(RAW DATA Opens)

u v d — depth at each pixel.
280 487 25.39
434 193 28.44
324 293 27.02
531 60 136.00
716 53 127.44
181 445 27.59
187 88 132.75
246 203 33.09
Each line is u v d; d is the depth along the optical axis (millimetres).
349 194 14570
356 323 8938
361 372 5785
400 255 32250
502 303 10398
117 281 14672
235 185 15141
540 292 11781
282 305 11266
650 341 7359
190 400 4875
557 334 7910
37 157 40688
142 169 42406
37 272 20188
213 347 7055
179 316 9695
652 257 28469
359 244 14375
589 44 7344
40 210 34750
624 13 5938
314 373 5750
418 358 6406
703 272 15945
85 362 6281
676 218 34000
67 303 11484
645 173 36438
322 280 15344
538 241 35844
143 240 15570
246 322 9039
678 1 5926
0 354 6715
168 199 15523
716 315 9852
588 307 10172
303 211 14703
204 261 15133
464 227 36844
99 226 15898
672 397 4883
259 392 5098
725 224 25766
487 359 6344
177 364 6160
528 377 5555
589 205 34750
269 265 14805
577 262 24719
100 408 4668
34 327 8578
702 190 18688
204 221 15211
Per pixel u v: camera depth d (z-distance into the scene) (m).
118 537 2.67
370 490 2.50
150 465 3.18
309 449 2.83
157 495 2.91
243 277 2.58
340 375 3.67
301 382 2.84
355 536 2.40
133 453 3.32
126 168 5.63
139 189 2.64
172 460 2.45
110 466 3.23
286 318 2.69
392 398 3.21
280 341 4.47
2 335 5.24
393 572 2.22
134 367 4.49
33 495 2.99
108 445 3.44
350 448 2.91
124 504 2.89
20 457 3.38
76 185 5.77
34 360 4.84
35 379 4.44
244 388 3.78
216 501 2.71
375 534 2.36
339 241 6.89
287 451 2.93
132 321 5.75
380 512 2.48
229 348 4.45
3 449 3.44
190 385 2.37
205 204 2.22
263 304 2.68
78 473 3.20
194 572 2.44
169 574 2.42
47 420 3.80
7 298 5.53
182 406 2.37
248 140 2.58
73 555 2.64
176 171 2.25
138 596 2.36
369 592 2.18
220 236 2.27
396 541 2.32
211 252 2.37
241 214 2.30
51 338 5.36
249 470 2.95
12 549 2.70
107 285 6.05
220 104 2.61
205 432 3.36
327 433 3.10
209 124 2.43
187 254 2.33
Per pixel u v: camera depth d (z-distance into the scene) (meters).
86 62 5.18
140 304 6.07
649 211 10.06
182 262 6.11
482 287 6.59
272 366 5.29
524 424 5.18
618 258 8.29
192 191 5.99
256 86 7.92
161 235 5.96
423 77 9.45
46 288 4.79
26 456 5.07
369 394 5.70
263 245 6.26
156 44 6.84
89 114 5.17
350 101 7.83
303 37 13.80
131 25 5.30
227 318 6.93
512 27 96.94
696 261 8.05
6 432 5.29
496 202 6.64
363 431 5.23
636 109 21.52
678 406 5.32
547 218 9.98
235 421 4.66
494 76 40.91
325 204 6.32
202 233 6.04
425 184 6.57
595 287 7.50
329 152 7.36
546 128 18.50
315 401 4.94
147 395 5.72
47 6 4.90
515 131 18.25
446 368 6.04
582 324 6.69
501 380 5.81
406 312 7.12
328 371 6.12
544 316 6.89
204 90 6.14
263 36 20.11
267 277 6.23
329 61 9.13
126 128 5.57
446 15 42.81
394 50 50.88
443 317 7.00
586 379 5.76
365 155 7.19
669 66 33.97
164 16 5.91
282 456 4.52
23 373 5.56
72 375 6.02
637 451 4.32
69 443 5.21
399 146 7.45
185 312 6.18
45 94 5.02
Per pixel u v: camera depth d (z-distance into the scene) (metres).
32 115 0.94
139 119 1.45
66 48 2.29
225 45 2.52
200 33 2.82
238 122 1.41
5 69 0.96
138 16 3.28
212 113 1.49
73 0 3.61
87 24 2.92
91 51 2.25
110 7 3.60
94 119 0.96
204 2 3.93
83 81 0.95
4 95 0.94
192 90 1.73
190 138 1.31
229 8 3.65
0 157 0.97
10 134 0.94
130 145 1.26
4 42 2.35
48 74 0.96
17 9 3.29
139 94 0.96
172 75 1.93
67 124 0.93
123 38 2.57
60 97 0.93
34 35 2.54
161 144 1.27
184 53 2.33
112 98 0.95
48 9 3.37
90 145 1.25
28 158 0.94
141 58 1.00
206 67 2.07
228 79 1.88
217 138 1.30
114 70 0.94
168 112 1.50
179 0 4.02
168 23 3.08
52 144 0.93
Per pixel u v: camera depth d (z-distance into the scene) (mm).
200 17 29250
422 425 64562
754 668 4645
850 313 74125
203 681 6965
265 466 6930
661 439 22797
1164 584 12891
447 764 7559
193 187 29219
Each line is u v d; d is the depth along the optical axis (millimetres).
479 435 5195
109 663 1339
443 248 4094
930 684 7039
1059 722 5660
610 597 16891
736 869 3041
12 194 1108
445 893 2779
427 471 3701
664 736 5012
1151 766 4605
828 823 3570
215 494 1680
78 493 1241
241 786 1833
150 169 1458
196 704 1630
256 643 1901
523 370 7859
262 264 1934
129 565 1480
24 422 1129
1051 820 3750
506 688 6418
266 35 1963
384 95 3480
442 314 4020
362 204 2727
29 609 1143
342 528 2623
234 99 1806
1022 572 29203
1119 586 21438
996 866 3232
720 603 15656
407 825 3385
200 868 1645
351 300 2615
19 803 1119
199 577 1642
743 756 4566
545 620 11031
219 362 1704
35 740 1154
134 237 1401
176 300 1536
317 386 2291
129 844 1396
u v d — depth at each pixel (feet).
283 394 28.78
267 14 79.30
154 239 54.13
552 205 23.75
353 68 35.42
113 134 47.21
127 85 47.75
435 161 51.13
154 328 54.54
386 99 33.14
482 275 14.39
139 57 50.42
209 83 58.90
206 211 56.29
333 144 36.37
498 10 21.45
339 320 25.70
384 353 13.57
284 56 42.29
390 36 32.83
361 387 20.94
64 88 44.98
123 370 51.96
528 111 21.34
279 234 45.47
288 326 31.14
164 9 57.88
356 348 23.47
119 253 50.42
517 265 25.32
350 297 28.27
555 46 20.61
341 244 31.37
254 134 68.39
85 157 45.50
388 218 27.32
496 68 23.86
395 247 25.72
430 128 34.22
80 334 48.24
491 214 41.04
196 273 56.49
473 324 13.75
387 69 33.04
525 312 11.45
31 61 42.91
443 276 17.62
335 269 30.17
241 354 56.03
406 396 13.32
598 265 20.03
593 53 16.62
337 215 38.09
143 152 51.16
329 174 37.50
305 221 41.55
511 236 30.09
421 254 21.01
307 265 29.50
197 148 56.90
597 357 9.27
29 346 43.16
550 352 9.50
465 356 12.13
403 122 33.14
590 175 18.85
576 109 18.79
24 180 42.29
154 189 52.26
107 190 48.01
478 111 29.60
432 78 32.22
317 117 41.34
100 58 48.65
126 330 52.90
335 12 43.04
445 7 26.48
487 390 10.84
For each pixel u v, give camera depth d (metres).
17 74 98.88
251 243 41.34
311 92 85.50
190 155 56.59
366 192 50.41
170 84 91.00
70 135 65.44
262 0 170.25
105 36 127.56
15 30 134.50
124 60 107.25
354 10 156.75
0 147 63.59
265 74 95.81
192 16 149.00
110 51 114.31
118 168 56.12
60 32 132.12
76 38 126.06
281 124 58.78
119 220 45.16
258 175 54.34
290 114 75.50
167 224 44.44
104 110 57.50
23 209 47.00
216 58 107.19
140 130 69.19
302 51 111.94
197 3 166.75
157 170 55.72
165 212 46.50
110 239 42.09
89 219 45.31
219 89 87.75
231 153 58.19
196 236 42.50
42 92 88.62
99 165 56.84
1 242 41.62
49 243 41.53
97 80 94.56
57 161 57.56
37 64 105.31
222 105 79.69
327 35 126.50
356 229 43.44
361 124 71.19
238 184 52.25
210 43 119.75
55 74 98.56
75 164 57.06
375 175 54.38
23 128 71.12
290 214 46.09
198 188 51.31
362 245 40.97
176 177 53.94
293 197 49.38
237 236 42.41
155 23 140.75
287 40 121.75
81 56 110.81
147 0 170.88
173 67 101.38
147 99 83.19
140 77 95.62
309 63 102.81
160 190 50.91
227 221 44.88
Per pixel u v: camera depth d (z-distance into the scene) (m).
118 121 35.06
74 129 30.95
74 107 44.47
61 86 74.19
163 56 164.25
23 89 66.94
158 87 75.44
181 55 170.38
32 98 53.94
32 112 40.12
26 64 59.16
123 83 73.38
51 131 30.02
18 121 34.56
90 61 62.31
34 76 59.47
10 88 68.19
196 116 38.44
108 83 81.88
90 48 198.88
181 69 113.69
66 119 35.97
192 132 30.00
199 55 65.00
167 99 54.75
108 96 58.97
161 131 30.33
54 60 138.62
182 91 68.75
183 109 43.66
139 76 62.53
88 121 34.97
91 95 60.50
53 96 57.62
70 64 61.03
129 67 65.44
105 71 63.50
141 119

(RAW DATA Closes)

Restate word for word the lines of the data above, starting at the line containing "430 128 34.22" and ending at the line containing "432 78 32.22", both included, and nothing more.

430 128 34.22
80 334 48.24
491 214 41.04
196 273 56.49
473 324 13.75
387 69 33.04
525 312 11.45
31 61 42.91
443 276 17.62
335 269 30.17
241 354 56.03
406 396 13.32
598 265 20.03
593 53 16.62
337 215 38.09
143 152 51.16
329 174 37.50
305 221 41.55
511 236 30.09
421 254 21.01
307 265 29.50
197 148 56.90
597 357 9.27
29 346 43.16
550 352 9.50
465 356 12.13
403 122 33.14
590 175 18.85
576 109 18.79
24 180 42.29
154 189 52.26
107 190 48.01
478 111 29.60
432 78 32.22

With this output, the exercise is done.